▶ _Task objective_: Output exactly the lines that run from the start of the records to the line with "矿产资源开发利用方案》进行了评审,评审结果为通过。现将该", counting both ends, and skip the pictures.

[Stored dataset items]
· · ·
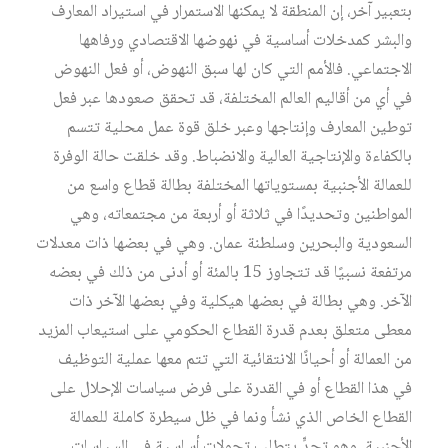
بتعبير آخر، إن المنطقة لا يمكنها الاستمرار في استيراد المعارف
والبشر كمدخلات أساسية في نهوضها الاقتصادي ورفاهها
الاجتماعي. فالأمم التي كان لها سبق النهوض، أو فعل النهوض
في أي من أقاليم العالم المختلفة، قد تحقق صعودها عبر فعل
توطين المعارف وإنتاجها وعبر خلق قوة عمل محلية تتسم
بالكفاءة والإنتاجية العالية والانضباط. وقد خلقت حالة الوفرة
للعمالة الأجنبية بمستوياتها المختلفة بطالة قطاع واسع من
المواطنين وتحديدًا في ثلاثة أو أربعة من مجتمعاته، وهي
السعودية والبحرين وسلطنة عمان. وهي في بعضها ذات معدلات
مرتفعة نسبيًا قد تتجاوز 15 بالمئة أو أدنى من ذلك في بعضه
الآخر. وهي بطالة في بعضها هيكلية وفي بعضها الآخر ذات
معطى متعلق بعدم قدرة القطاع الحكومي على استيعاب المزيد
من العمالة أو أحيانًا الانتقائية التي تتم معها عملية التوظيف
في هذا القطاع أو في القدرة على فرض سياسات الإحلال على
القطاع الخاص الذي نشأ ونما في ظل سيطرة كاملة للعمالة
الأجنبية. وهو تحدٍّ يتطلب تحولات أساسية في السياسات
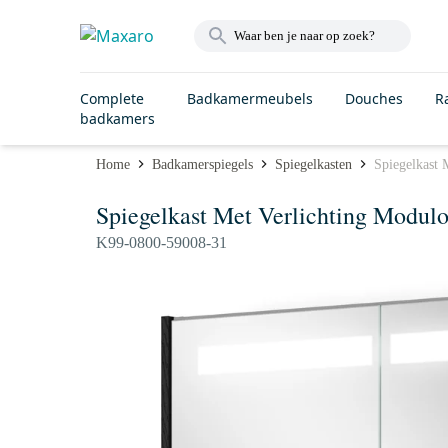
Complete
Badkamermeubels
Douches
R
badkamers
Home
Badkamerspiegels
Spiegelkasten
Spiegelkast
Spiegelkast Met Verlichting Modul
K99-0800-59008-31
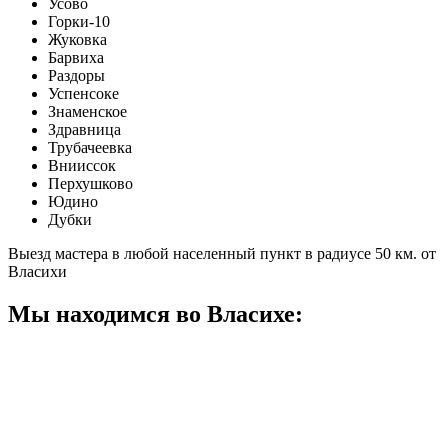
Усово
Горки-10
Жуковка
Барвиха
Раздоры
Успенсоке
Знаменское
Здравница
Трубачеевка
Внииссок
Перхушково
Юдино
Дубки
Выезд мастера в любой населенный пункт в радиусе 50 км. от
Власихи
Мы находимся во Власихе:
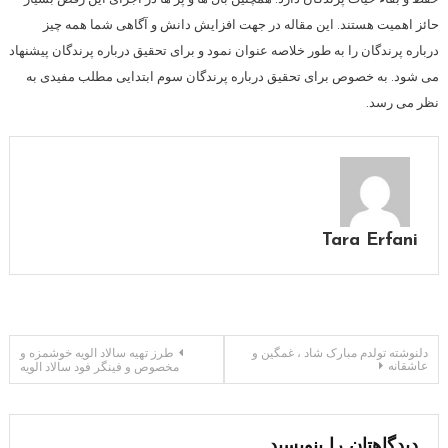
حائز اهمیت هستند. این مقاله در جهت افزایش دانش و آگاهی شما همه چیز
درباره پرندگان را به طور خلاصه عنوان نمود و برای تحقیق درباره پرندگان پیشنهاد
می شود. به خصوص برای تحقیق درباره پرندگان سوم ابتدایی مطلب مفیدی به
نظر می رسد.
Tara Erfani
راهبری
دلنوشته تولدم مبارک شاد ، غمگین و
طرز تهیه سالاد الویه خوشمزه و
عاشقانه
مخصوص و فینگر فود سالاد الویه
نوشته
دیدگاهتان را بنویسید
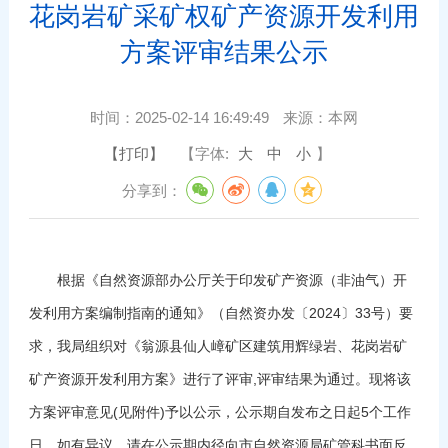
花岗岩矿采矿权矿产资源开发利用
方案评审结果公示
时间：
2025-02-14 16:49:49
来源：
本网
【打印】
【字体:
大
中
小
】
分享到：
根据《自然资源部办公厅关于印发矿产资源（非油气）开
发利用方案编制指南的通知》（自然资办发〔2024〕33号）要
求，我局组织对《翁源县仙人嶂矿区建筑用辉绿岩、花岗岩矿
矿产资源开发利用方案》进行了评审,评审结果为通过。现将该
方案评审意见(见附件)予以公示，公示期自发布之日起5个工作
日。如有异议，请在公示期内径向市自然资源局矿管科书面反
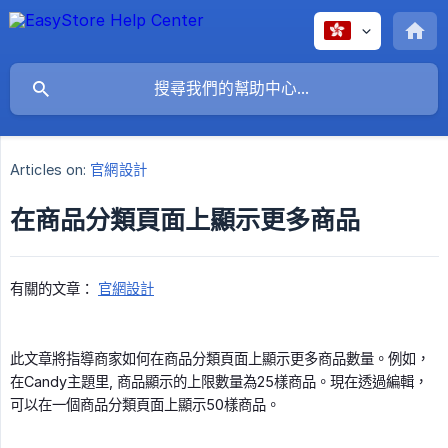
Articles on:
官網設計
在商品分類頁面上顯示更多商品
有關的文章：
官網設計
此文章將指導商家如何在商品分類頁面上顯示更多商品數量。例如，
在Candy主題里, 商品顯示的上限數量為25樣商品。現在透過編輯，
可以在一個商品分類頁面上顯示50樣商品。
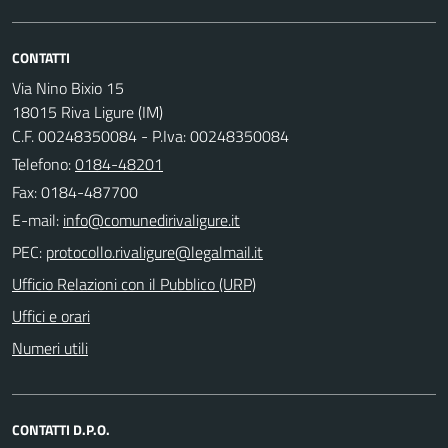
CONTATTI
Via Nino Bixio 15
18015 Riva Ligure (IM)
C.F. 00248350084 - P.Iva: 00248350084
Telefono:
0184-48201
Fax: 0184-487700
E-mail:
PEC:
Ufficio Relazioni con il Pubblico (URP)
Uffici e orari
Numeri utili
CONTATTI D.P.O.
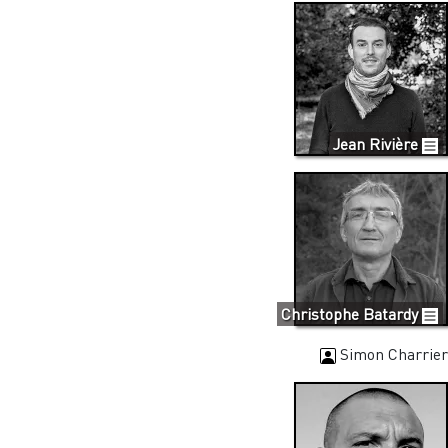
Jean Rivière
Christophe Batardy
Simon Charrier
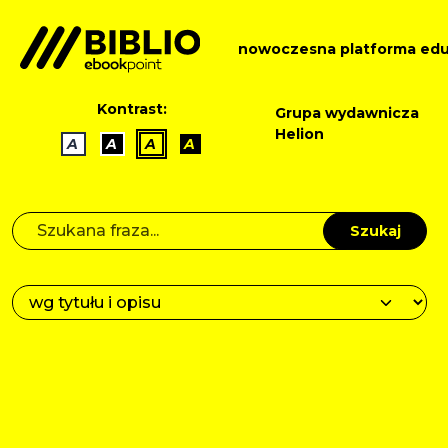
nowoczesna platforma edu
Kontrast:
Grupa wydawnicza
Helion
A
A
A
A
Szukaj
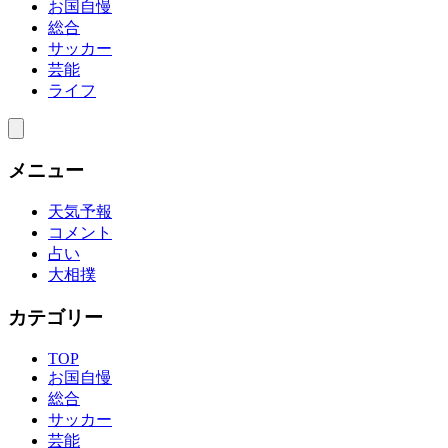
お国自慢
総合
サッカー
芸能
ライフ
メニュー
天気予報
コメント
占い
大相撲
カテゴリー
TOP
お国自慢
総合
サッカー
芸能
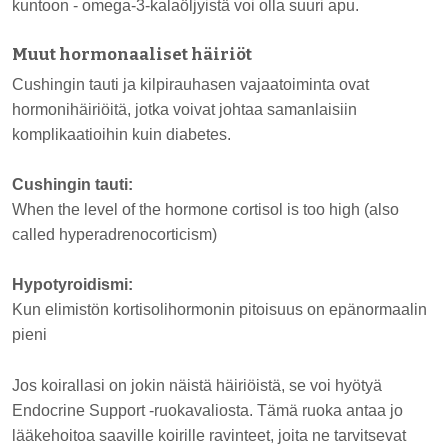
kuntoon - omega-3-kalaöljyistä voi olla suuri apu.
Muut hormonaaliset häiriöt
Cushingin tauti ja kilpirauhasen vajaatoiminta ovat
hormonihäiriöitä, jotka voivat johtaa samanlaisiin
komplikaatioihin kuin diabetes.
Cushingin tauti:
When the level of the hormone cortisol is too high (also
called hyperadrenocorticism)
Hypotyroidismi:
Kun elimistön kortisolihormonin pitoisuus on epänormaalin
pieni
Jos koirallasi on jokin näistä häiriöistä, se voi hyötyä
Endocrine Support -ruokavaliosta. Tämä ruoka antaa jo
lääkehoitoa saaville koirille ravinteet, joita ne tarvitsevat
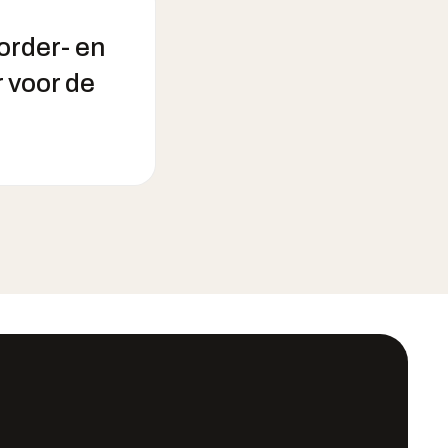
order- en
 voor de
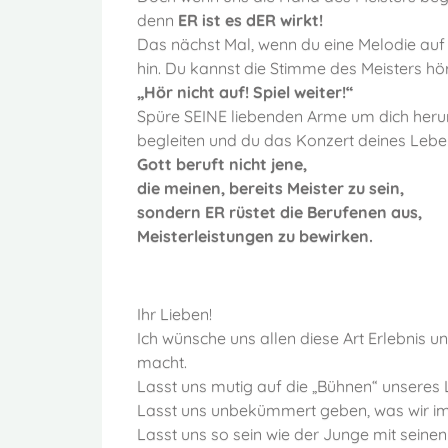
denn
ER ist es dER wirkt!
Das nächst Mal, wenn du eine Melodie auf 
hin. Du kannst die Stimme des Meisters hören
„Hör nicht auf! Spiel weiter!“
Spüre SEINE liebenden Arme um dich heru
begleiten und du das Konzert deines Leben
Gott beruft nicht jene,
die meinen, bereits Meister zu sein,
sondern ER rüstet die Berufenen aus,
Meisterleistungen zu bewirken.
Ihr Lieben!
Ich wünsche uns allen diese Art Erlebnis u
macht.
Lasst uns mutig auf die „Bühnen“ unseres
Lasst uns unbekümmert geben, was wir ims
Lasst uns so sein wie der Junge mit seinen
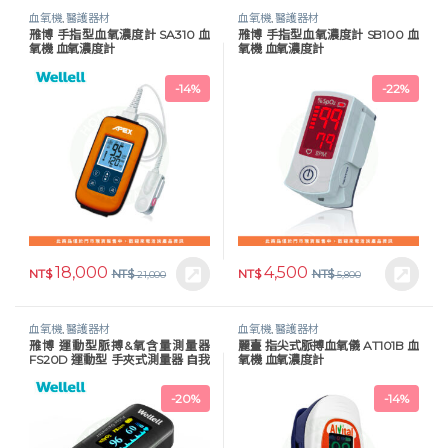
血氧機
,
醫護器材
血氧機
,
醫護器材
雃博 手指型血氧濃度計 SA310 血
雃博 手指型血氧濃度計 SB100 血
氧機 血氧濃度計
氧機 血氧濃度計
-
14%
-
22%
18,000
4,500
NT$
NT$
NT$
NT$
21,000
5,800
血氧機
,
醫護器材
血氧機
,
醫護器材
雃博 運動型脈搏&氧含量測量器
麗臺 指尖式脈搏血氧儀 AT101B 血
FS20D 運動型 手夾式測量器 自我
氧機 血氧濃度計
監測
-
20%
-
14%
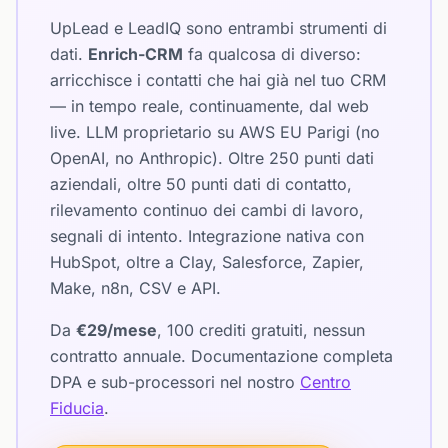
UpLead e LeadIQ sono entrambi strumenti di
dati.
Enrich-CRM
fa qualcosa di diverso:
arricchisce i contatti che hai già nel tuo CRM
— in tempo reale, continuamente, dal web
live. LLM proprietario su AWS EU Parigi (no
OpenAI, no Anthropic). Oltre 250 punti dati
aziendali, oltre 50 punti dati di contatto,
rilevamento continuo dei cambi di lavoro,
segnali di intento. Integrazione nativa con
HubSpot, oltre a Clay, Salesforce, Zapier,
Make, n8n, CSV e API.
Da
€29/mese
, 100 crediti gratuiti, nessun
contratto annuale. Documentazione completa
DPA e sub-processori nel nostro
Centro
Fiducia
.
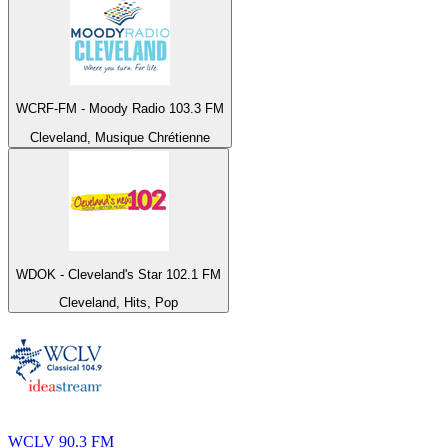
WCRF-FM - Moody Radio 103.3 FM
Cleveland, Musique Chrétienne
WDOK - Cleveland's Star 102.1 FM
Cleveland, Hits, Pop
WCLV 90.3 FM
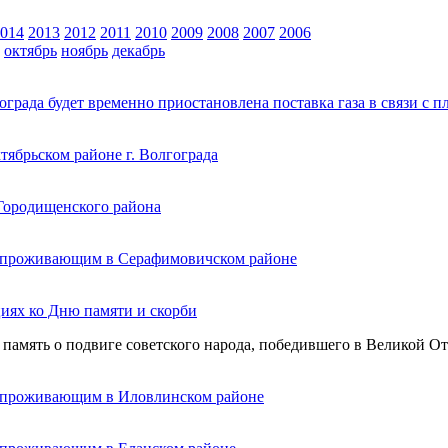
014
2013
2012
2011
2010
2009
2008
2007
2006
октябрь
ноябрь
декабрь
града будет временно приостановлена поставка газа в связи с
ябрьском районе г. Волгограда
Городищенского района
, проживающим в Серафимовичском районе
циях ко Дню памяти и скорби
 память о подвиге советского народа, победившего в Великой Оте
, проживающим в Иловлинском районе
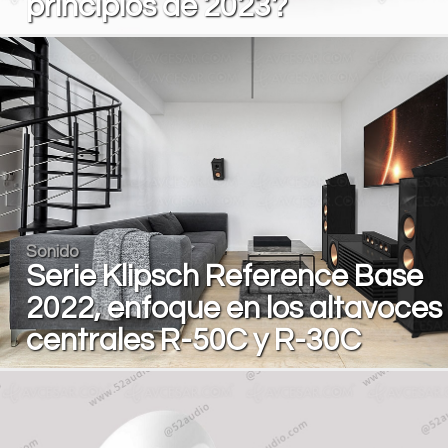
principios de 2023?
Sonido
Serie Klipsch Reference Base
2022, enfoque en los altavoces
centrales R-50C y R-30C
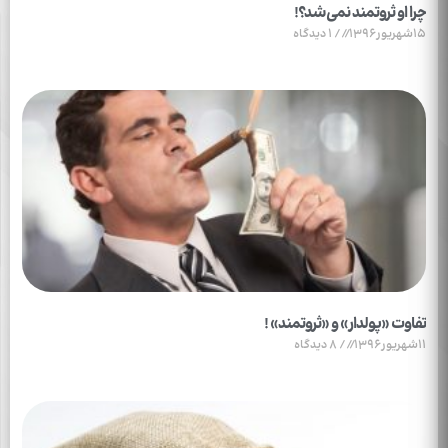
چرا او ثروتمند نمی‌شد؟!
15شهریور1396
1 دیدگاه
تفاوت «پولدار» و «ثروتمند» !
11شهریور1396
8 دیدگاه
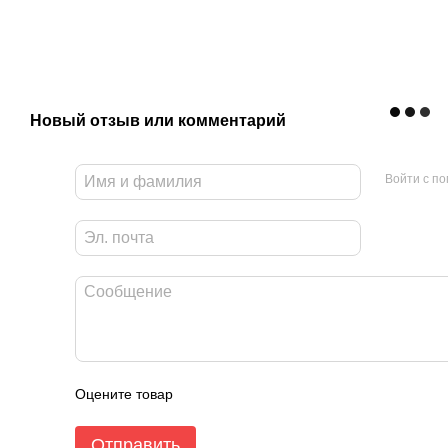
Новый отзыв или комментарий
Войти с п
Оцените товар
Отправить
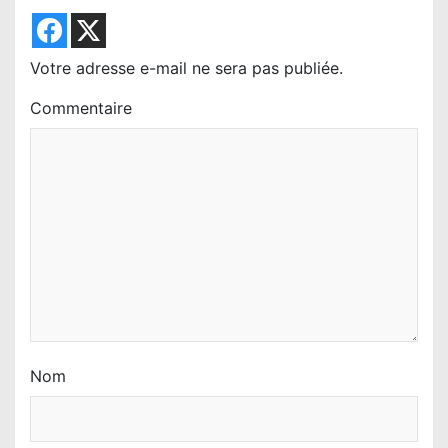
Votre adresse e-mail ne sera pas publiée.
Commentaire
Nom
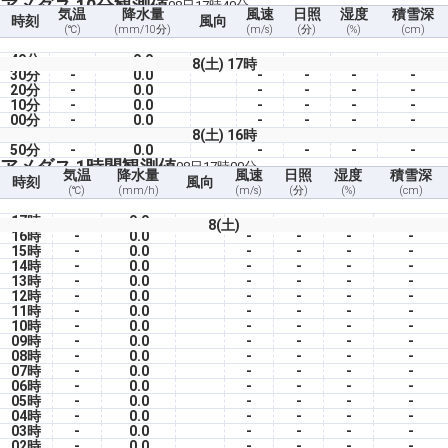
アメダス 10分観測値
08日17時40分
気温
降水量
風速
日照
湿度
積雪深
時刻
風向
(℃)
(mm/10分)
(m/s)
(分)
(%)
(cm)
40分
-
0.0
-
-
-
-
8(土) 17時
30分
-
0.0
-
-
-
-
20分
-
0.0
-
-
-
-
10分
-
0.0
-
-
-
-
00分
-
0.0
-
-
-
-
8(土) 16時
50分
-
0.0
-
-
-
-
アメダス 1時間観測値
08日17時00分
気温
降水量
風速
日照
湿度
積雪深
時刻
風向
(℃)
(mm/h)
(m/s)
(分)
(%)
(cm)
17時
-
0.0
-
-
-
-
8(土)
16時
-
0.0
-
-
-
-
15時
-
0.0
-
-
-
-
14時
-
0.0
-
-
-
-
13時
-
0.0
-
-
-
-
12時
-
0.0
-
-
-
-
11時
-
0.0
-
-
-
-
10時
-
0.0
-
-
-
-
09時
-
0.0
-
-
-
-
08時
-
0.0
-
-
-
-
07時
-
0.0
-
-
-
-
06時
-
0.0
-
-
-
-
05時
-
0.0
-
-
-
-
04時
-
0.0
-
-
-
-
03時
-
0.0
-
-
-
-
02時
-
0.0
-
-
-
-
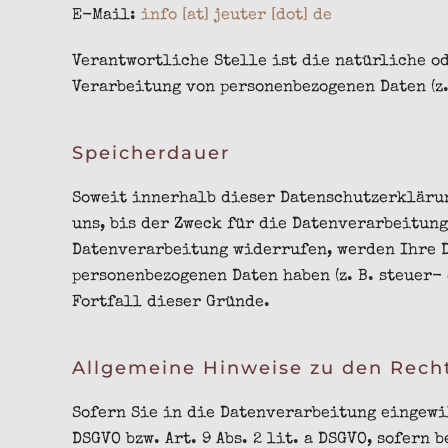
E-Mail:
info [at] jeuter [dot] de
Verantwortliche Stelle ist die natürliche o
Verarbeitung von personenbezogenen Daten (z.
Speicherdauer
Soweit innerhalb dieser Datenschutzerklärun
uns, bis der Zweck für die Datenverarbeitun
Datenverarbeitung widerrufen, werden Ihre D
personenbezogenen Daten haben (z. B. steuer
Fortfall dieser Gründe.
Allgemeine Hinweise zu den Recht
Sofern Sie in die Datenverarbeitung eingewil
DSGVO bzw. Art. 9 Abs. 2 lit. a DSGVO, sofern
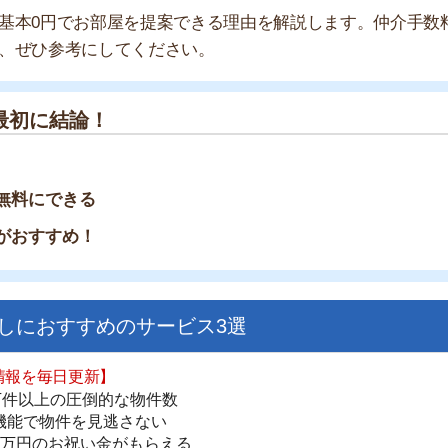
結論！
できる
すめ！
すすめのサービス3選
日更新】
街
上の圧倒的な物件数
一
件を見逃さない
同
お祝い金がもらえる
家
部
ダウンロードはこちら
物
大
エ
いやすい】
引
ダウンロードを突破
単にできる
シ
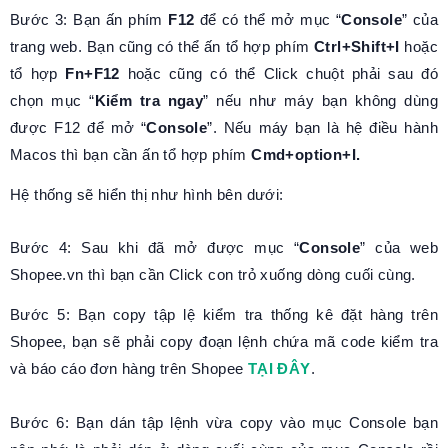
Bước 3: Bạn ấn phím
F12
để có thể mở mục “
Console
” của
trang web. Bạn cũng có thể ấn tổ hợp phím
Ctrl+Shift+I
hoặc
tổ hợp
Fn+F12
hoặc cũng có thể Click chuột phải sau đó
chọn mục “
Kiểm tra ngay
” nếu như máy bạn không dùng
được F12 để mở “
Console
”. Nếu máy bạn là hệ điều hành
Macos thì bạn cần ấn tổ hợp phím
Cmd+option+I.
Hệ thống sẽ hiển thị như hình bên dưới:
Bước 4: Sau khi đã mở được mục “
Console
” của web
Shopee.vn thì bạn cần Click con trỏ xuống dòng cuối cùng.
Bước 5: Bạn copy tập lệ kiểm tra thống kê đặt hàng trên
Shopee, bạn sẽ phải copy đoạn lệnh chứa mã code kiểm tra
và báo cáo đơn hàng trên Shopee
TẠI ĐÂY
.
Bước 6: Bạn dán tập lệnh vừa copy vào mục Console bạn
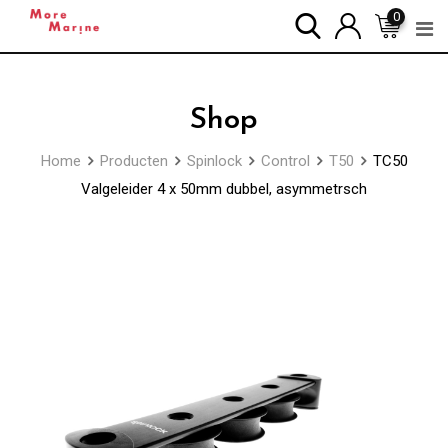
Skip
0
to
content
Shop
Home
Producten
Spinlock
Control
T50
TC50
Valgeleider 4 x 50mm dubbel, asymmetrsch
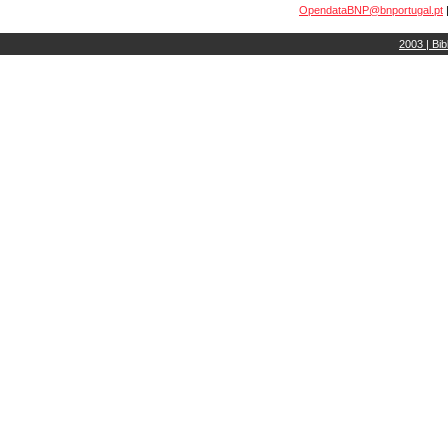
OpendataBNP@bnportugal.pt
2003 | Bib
· · ·
▶ _Answer area_:
بتعبير آخر، إن المنطقة لا يمكنها الاستمرار في استيراد المعارف
والبشر كمدخلات أساسية في نهوضها الاقتصادي ورفاهها
الاجتماعي. فالأمم التي كان لها سبق النهوض، أو فعل النهوض
في أي من أقاليم العالم المختلفة، قد تحقق صعودها عبر فعل
توطين المعارف وإنتاجها وعبر خلق قوة عمل محلية تتسم
بالكفاءة والإنتاجية العالية والانضباط. وقد خلقت حالة الوفرة
للعمالة الأجنبية بمستوياتها المختلفة بطالة قطاع واسع من
المواطنين وتحديدًا في ثلاثة أو أربعة من مجتمعاته، وهي
السعودية والبحرين وسلطنة عمان. وهي في بعضها ذات معدلات
مرتفعة نسبيًا قد تتجاوز 15 بالمئة أو أدنى من ذلك في بعضه
الآخر. وهي بطالة في بعضها هيكلية وفي بعضها الآخر ذات
معطى متعلق بعدم قدرة القطاع الحكومي على استيعاب المزيد
من العمالة أو أحيانًا الانتقائية التي تتم معها عملية التوظيف
في هذا القطاع أو في القدرة على فرض سياسات الإحلال على
القطاع الخاص الذي نشأ ونما في ظل سيطرة كاملة للعمالة
الأجنبية. وهو تحدٍّ يتطلب تحولات أساسية في السياسات
Complete
Badkamermeubels
Douches
R
badkamers
Home
Badkamerspiegels
Spiegelkasten
Spiegelkast
Spiegelkast Met Verlichting Modul
K99-0800-59008-31
Усово
Горки-10
Жуковка
Барвиха
Раздоры
Успенсоке
Знаменское
Здравница
Трубачеевка
Внииссок
Перхушково
Юдино
Дубки
Выезд мастера в любой населенный пункт в радиусе 50 км. от
Власихи
Мы находимся во Власихе:
حائز اهمیت هستند. این مقاله در جهت افزایش دانش و آگاهی شما همه چیز
درباره پرندگان را به طور خلاصه عنوان نمود و برای تحقیق درباره پرندگان پیشنهاد
می شود. به خصوص برای تحقیق درباره پرندگان سوم ابتدایی مطلب مفیدی به
نظر می رسد.
Tara Erfani
راهبری
دلنوشته تولدم مبارک شاد ، غمگین و
طرز تهیه سالاد الویه خوشمزه و
عاشقانه
مخصوص و فینگر فود سالاد الویه
نوشته
دیدگاهتان را بنویسید
花岗岩矿采矿权矿产资源开发利用
方案评审结果公示
时间：
2025-02-14 16:49:49
来源：
本网
【打印】
【字体:
大
中
小
】
分享到：
根据《自然资源部办公厅关于印发矿产资源（非油气）开
发利用方案编制指南的通知》（自然资办发〔2024〕33号）要
求，我局组织对《翁源县仙人嶂矿区建筑用辉绿岩、花岗岩矿
矿产资源开发利用方案》进行了评审,评审结果为通过。现将该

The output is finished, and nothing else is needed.